Task to carry out
Copy out every line of text from the items below, character for character. Leave out the pictures.

═══ Extracted material

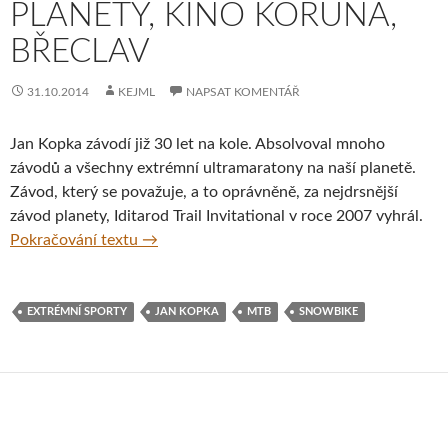
PLANETY, KINO KORUNA,
BŘECLAV
31.10.2014
KEJML
NAPSAT KOMENTÁŘ
Jan Kopka závodí již 30 let na kole. Absolvoval mnoho
závodů a všechny extrémní ultramaratony na naší planetě.
Závod, který se považuje, a to oprávněně, za nejdrsnější
závod planety, Iditarod Trail Invitational v roce 2007 vyhrál.
Jan Kopka – Aljaška – diashow o nejdrsnějš
Pokračování textu
→
EXTRÉMNÍ SPORTY
JAN KOPKA
MTB
SNOWBIKE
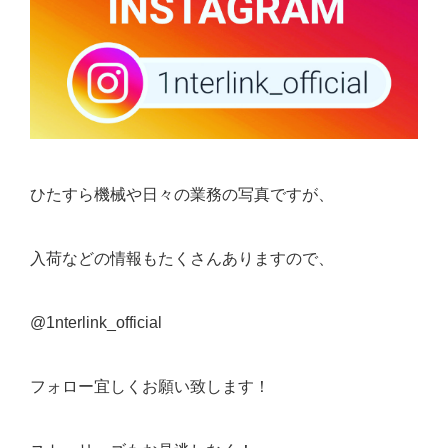
ひたすら機械や日々の業務の写真ですが、
入荷などの情報もたくさんありますので、
@1nterlink_official
フォロー宜しくお願い致します！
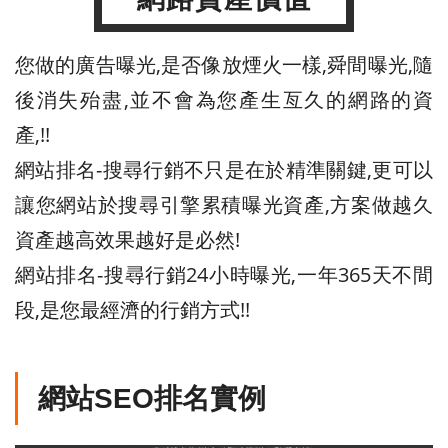
您做的廣告曝光,是否像放煙火一樣,舜間曝光,隨
後消失殆盡,並不會為您產生亙久的網路的資
產,!!
網站排名-搜尋行銷不只是在於精準關鍵,更可以
讓您網站於搜尋引擎累積曝光資產,方案做越久
資產越高效果越好是必然!
網站排名-搜尋行銷24小時曝光,一年365天不間
段,是您最經濟的行銷方式!!
網站SEO排名實例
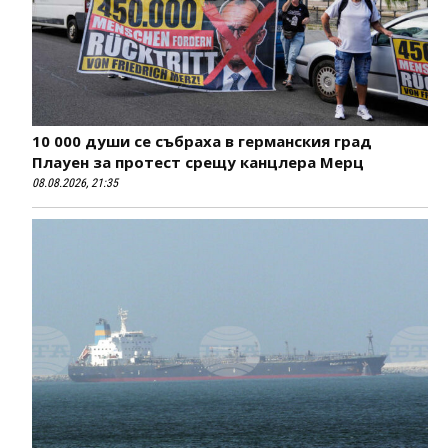
10 000 души се събраха в германския град
Плауен за протест срещу канцлера Мерц
08.08.2026, 21:35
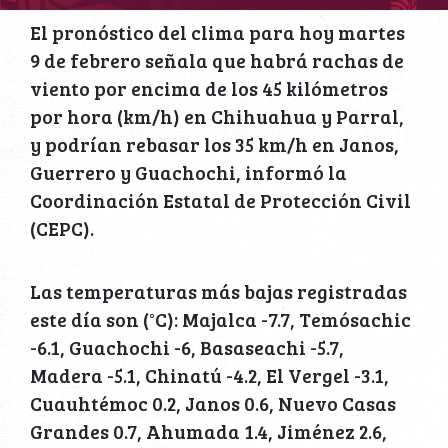
El pronóstico del clima para hoy martes
9 de febrero señala que habrá rachas de
viento por encima de los 45 kilómetros
por hora (km/h) en Chihuahua y Parral,
y podrían rebasar los 35 km/h en Janos,
Guerrero y Guachochi, informó la
Coordinación Estatal de Protección Civil
(CEPC).
Las temperaturas más bajas registradas
este día son (°C): Majalca -7.7, Temósachic
-6.1, Guachochi -6, Basaseachi -5.7,
Madera -5.1, Chinatú -4.2, El Vergel -3.1,
Cuauhtémoc 0.2, Janos 0.6, Nuevo Casas
Grandes 0.7, Ahumada 1.4, Jiménez 2.6,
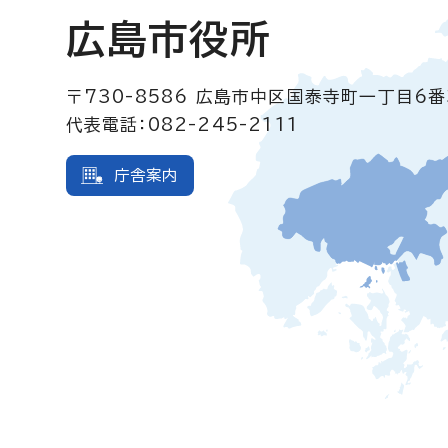
広島市役所
〒730-8586
広島市中区国泰寺町一丁目6番
代表電話：082-245-2111
庁舎案内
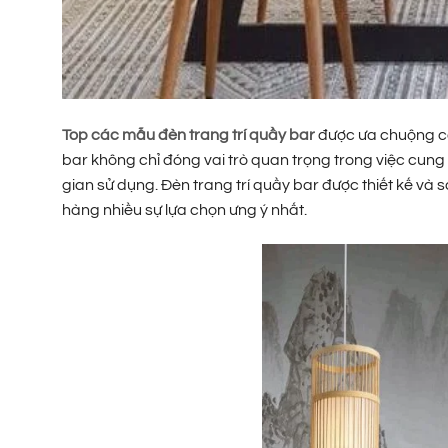
Top các mẫu đèn trang trí quầy bar
được ưa chuộng có
bar không chỉ đóng vai trò quan trọng trong việc cun
gian sử dụng. Đèn trang trí quầy bar được thiết kế và 
hàng nhiều sự lựa chọn ưng ý nhất.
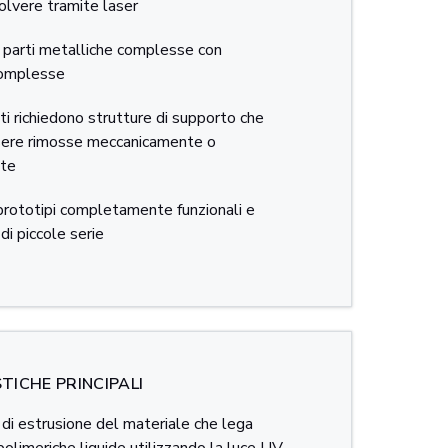
polvere tramite laser
 parti metalliche complesse con
complesse
i richiedono strutture di supporto che
ere rimosse meccanicamente o
te
prototipi completamente funzionali e
di piccole serie
TICHE PRINCIPALI
di estrusione del materiale che lega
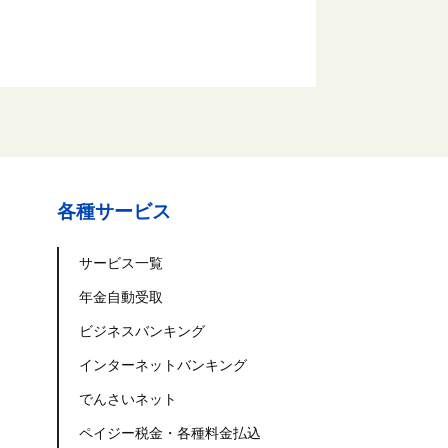
各種サービス
サービス一覧
年金自動受取
ビジネスバンキング
インターネットバンキング
でんさいネット
ペイジー税金・各種料金払込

══════

Result of this exercise
PLANETY, KINO KORUNA,
BŘECLAV
31.10.2014
KEJML
NAPSAT KOMENTÁŘ
Jan Kopka závodí již 30 let na kole. Absolvoval mnoho
závodů a všechny extrémní ultramaratony na naší planetě.
Závod, který se považuje, a to oprávněně, za nejdrsnější
závod planety, Iditarod Trail Invitational v roce 2007 vyhrál.
Jan Kopka – Aljaška – diashow o nejdrsnějš
Pokračování textu
→
EXTRÉMNÍ SPORTY
JAN KOPKA
MTB
SNOWBIKE
ひたすら機械や日々の業務の写真ですが、
入荷などの情報もたくさんありますので、
@1nterlink_official
フォロー宜しくお願い致します！
您做的廣告曝光,是否像放煙火一樣,舜間曝光,隨
後消失殆盡,並不會為您產生亙久的網路的資
產,!!
網站排名-搜尋行銷不只是在於精準關鍵,更可以
讓您網站於搜尋引擎累積曝光資產,方案做越久
資產越高效果越好是必然!
網站排名-搜尋行銷24小時曝光,一年365天不間
段,是您最經濟的行銷方式!!
網站SEO排名實例
10 000 души се събраха в германския град
Плауен за протест срещу канцлера Мерц
08.08.2026, 21:35
El pronóstico del clima para hoy martes
9 de febrero señala que habrá rachas de
viento por encima de los 45 kilómetros
por hora (km/h) en Chihuahua y Parral,
y podrían rebasar los 35 km/h en Janos,
Guerrero y Guachochi, informó la
Coordinación Estatal de Protección Civil
(CEPC).
Las temperaturas más bajas registradas
este día son (°C): Majalca -7.7, Temósachic
-6.1, Guachochi -6, Basaseachi -5.7,
Madera -5.1, Chinatú -4.2, El Vergel -3.1,
Cuauhtémoc 0.2, Janos 0.6, Nuevo Casas
Grandes 0.7, Ahumada 1.4, Jiménez 2.6,
広島市役所
〒730-8586
広島市中区国泰寺町一丁目6番
代表電話：082-245-2111
庁舎案内
Top các mẫu đèn trang trí quầy bar
được ưa chuộng có
bar không chỉ đóng vai trò quan trọng trong việc cun
gian sử dụng. Đèn trang trí quầy bar được thiết kế và 
hàng nhiều sự lựa chọn ưng ý nhất.
polvere tramite laser
 parti metalliche complesse con
complesse
i richiedono strutture di supporto che
ere rimosse meccanicamente o
te
prototipi completamente funzionali e
di piccole serie
TICHE PRINCIPALI
di estrusione del materiale che lega
各種サービス
サービス一覧
年金自動受取
ビジネスバンキング
インターネットバンキング
でんさいネット
ペイジー税金・各種料金払込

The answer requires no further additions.